Show HN: I ran a language model on a PS2

github.com

42 points by xaskasdf 4 days ago

The Emotion Engine has 32 MB of RAM total, so the trick is streaming weights from CD-ROM one matrix at a time during the forward pass — only activations, KV cache and embeddings live in RAM. This means models bigger than the RAM can still run, they just read more from disc.

Had to build a custom quantized format (PSNT), hack endianness, write a tokenizer pipeline, and most of the PS2 SDK from scratch (releasing that separately). The model itself is also custom — a 10M param Llama-style architecture I trained specifically for this.

And it works. On real hardware.

randkyp a day ago

Neat! While the physicality of having the CD spin while running inference is undeniably cool, I wonder if you could run larger models at higher speeds through the PS2 HDD accessory/Memory Card Micro SD adapter/the PS2's USB port.

I doubt the VUs can help with inference given their small scratchpad sizes and instruction set though, haha.

  • accrual 20 hours ago

    The PS2's USB port is limited to 1.1 speeds so unfortunately it's much slower than the CD interface. The phat models have an internal IDE port that is trivally converted to SATA though, and is plenty fast with an SSD!

mghackerlady 15 hours ago

I'm excited for the PS2 SDK. Currently there isn't a lot in that space that won't get you sued

  • pjmlp 14 hours ago

    Some of us have it legally via PS2Linux, naturally distribution isn't allowed.

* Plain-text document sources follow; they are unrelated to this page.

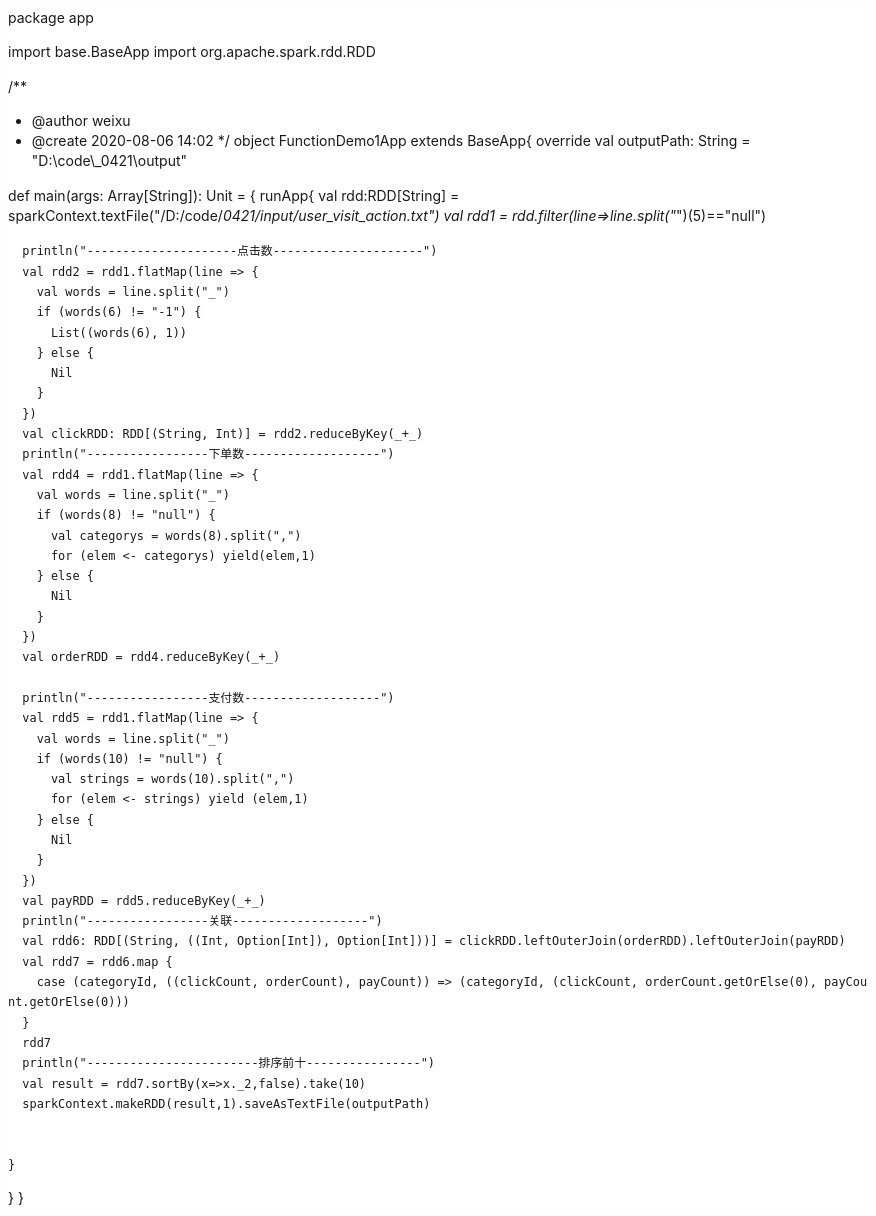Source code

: 
package app

import base.BaseApp
import org.apache.spark.rdd.RDD

/**
 * @author weixu
 * @create 2020-08-06 14:02
 */
object FunctionDemo1App extends BaseApp{
  override val outputPath: String = "D:\\code\\_0421\\output"

  def main(args: Array[String]): Unit = {
    runApp{
      val rdd:RDD[String] = sparkContext.textFile("/D:/code/_0421/input/user_visit_action.txt")
      val rdd1 = rdd.filter(line=>line.split("_")(5)=="null")

      println("---------------------点击数---------------------")
      val rdd2 = rdd1.flatMap(line => {
        val words = line.split("_")
        if (words(6) != "-1") {
          List((words(6), 1))
        } else {
          Nil
        }
      })
      val clickRDD: RDD[(String, Int)] = rdd2.reduceByKey(_+_)
      println("-----------------下单数-------------------")
      val rdd4 = rdd1.flatMap(line => {
        val words = line.split("_")
        if (words(8) != "null") {
          val categorys = words(8).split(",")
          for (elem <- categorys) yield(elem,1)
        } else {
          Nil
        }
      })
      val orderRDD = rdd4.reduceByKey(_+_)

      println("-----------------支付数-------------------")
      val rdd5 = rdd1.flatMap(line => {
        val words = line.split("_")
        if (words(10) != "null") {
          val strings = words(10).split(",")
          for (elem <- strings) yield (elem,1)
        } else {
          Nil
        }
      })
      val payRDD = rdd5.reduceByKey(_+_)
      println("-----------------关联-------------------")
      val rdd6: RDD[(String, ((Int, Option[Int]), Option[Int]))] = clickRDD.leftOuterJoin(orderRDD).leftOuterJoin(payRDD)
      val rdd7 = rdd6.map {
        case (categoryId, ((clickCount, orderCount), payCount)) => (categoryId, (clickCount, orderCount.getOrElse(0), payCount.getOrElse(0)))
      }
      rdd7
      println("------------------------排序前十----------------")
      val result = rdd7.sortBy(x=>x._2,false).take(10)
      sparkContext.makeRDD(result,1).saveAsTextFile(outputPath)


    }
  }
}
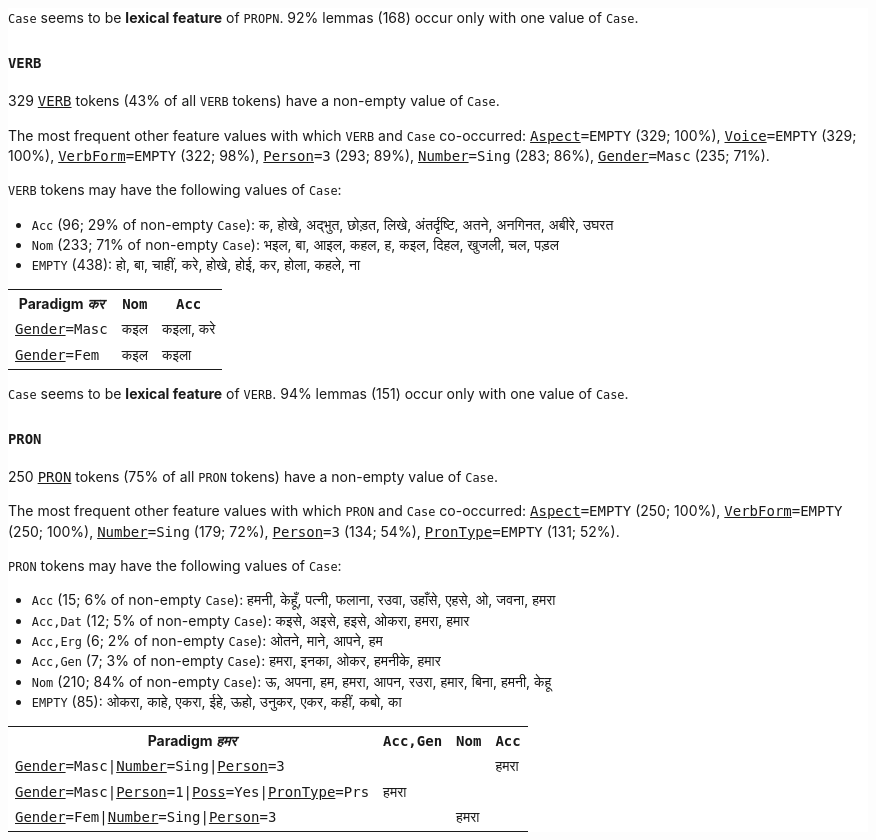 `Case` seems to be **lexical feature** of `PROPN`. 92% lemmas (168) occur only with one value of `Case`.

### `VERB`

329 <tt><a href="bho_bhtb-pos-VERB.html">VERB</a></tt> tokens (43% of all `VERB` tokens) have a non-empty value of `Case`.

The most frequent other feature values with which `VERB` and `Case` co-occurred: <tt><a href="bho_bhtb-feat-Aspect.html">Aspect</a></tt><tt>=EMPTY</tt> (329; 100%), <tt><a href="bho_bhtb-feat-Voice.html">Voice</a></tt><tt>=EMPTY</tt> (329; 100%), <tt><a href="bho_bhtb-feat-VerbForm.html">VerbForm</a></tt><tt>=EMPTY</tt> (322; 98%), <tt><a href="bho_bhtb-feat-Person.html">Person</a></tt><tt>=3</tt> (293; 89%), <tt><a href="bho_bhtb-feat-Number.html">Number</a></tt><tt>=Sing</tt> (283; 86%), <tt><a href="bho_bhtb-feat-Gender.html">Gender</a></tt><tt>=Masc</tt> (235; 71%).

`VERB` tokens may have the following values of `Case`:

* `Acc` (96; 29% of non-empty `Case`): क, होखे, अद्भुत, छोड़त, लिखे, अंतर्दृष्टि, अतने, अनगिनत, अबीरे, उघरत
* `Nom` (233; 71% of non-empty `Case`): भइल, बा, आइल, कहल, ह, कइल, दिहल, खुजली, चल, पड़ल
* `EMPTY` (438): हो, बा, चाहीं, करे, होखे, होई, कर, होला, कहले, ना

<table>
  <tr><th>Paradigm <i>कर</i></th><th><tt>Nom</tt></th><th><tt>Acc</tt></th></tr>
  <tr><td><tt><tt><a href="bho_bhtb-feat-Gender.html">Gender</a></tt><tt>=Masc</tt></tt></td><td>कइल</td><td>कइला, करे</td></tr>
  <tr><td><tt><tt><a href="bho_bhtb-feat-Gender.html">Gender</a></tt><tt>=Fem</tt></tt></td><td>कइल</td><td>कइला</td></tr>
</table>

`Case` seems to be **lexical feature** of `VERB`. 94% lemmas (151) occur only with one value of `Case`.

### `PRON`

250 <tt><a href="bho_bhtb-pos-PRON.html">PRON</a></tt> tokens (75% of all `PRON` tokens) have a non-empty value of `Case`.

The most frequent other feature values with which `PRON` and `Case` co-occurred: <tt><a href="bho_bhtb-feat-Aspect.html">Aspect</a></tt><tt>=EMPTY</tt> (250; 100%), <tt><a href="bho_bhtb-feat-VerbForm.html">VerbForm</a></tt><tt>=EMPTY</tt> (250; 100%), <tt><a href="bho_bhtb-feat-Number.html">Number</a></tt><tt>=Sing</tt> (179; 72%), <tt><a href="bho_bhtb-feat-Person.html">Person</a></tt><tt>=3</tt> (134; 54%), <tt><a href="bho_bhtb-feat-PronType.html">PronType</a></tt><tt>=EMPTY</tt> (131; 52%).

`PRON` tokens may have the following values of `Case`:

* `Acc` (15; 6% of non-empty `Case`): हमनी, केहूँ, पत्नी, फलाना, रउवा, उहाँसे, एहसे, ओ, जवना, हमरा
* `Acc,Dat` (12; 5% of non-empty `Case`): कइसे, अइसे, हइसे, ओकरा, हमरा, हमार
* `Acc,Erg` (6; 2% of non-empty `Case`): ओतने, माने, आपने, हम
* `Acc,Gen` (7; 3% of non-empty `Case`): हमरा, इनका, ओकर, हमनीके, हमार
* `Nom` (210; 84% of non-empty `Case`): ऊ, अपना, हम, हमरा, आपन, रउरा, हमार, बिना, हमनी, केहू
* `EMPTY` (85): ओकरा, काहे, एकरा, ईहे, ऊहो, उनुकर, एकर, कहीं, कबो, का

<table>
  <tr><th>Paradigm <i>हमर</i></th><th><tt>Acc,Gen</tt></th><th><tt>Nom</tt></th><th><tt>Acc</tt></th></tr>
  <tr><td><tt><tt><a href="bho_bhtb-feat-Gender.html">Gender</a></tt><tt>=Masc</tt>|<tt><a href="bho_bhtb-feat-Number.html">Number</a></tt><tt>=Sing</tt>|<tt><a href="bho_bhtb-feat-Person.html">Person</a></tt><tt>=3</tt></tt></td><td></td><td></td><td>हमरा</td></tr>
  <tr><td><tt><tt><a href="bho_bhtb-feat-Gender.html">Gender</a></tt><tt>=Masc</tt>|<tt><a href="bho_bhtb-feat-Person.html">Person</a></tt><tt>=1</tt>|<tt><a href="bho_bhtb-feat-Poss.html">Poss</a></tt><tt>=Yes</tt>|<tt><a href="bho_bhtb-feat-PronType.html">PronType</a></tt><tt>=Prs</tt></tt></td><td>हमरा</td><td></td><td></td></tr>
  <tr><td><tt><tt><a href="bho_bhtb-feat-Gender.html">Gender</a></tt><tt>=Fem</tt>|<tt><a href="bho_bhtb-feat-Number.html">Number</a></tt><tt>=Sing</tt>|<tt><a href="bho_bhtb-feat-Person.html">Person</a></tt><tt>=3</tt></tt></td><td></td><td>हमरा</td><td></td></tr>
</table>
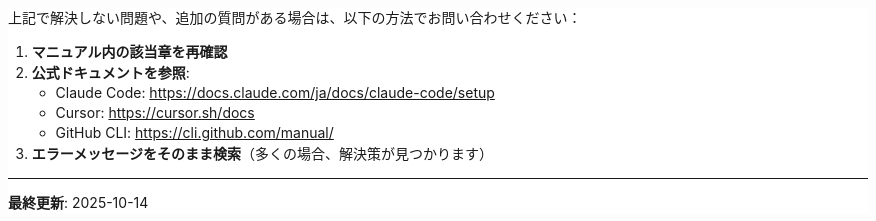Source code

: 上記で解決しない問題や、追加の質問がある場合は、以下の方法でお問い合わせください：

1. **マニュアル内の該当章を再確認**
2. **公式ドキュメントを参照**:
   - Claude Code: https://docs.claude.com/ja/docs/claude-code/setup
   - Cursor: https://cursor.sh/docs
   - GitHub CLI: https://cli.github.com/manual/
3. **エラーメッセージをそのまま検索**（多くの場合、解決策が見つかります）

---

**最終更新**: 2025-10-14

    • mghackerlady 4 hours ago

      Right but that's just developing for an old version of linux running on weak hardware, you can't do any of the crazy stuff the EE is really capable of. Plus, development is still hard for newcomers. I wish RenderWare was open sourced when it died instead of bitrotting

pooparse a day ago

IIRC the EE had some interesting hardware with vector units. Were these of any use/benefit here?

keremimo 15 hours ago

My goodness... Is nothing sacred anymore?

Real_Egor 7 hours ago

Now you must teach it how to play Multiplayer AoE:II!

SilentEditor 4 days ago

Love this project. The CD streaming trick is such a smart constraint hack, and honestly the best part is you trained the model for the hardware instead of forcing a desktop recipe onto PS2.

Curious about 2 things if you can share:

whats your per-token latency on real hardware how much quality loss came from PSNT quantization vs fp16 baseline Either way this is peak hacker energy, shipping on actual hardware makes it 10x cooler.

  • xaskasdf 4 days ago

    It didn't had any quality loss, since the PSNT as quantization it's mainly to convert the model over the console constraints (you can convert any model you want, even when i trained a model for this hw); it's q8 quantization, so quality loss is negligible for these sizes. For the speed, I will fix the Tok/sec count since now drops 0 always for showing measures

    PS: Thank you! And forgot to mention PSNT also supports bitnet models, they work like crap tho

    • SilentEditor 3 days ago

      Thats super helpful, thanks for the details. Makes sense now that PSNT is more of a transport/runtime format for the PS2 constraints than a quality hack.

      Very cool that it supports bitnet too even if results are rough right now, feels like theres a lot of room to tune there over time. when you do fix tok/sec, are you planning to post per-stage timings too (tokenizer, weight stream, matmul, samppling)? would be awesome to see where the biggest bottleneck is on real hw

SachitRafa 4 days ago

The CD-ROM streaming approach is the real insight here, keeping only activations and KV cache in RAM and streaming weights one matrix at a time sidesteps the 32MB constraint entirely. It's essentially the same trick modern edge inference does with flash storage, just on hardware from 2000. Curious about the latency profile, with CD-ROM read speeds around 1.6 MB/s on PS2, the 77MB SmolLM2 model being too slow makes sense, but how does the 10MB brandon-tiny feel in practice? Are you getting tokens per minute or more like tokens per several seconds? Also interested in the custom PSNT format decision, was the main motivation the PS2's MIPS alignment constraints, or was there something about the existing GGUF/llama.c formats that made them impractical to parse on the Emotion Engine?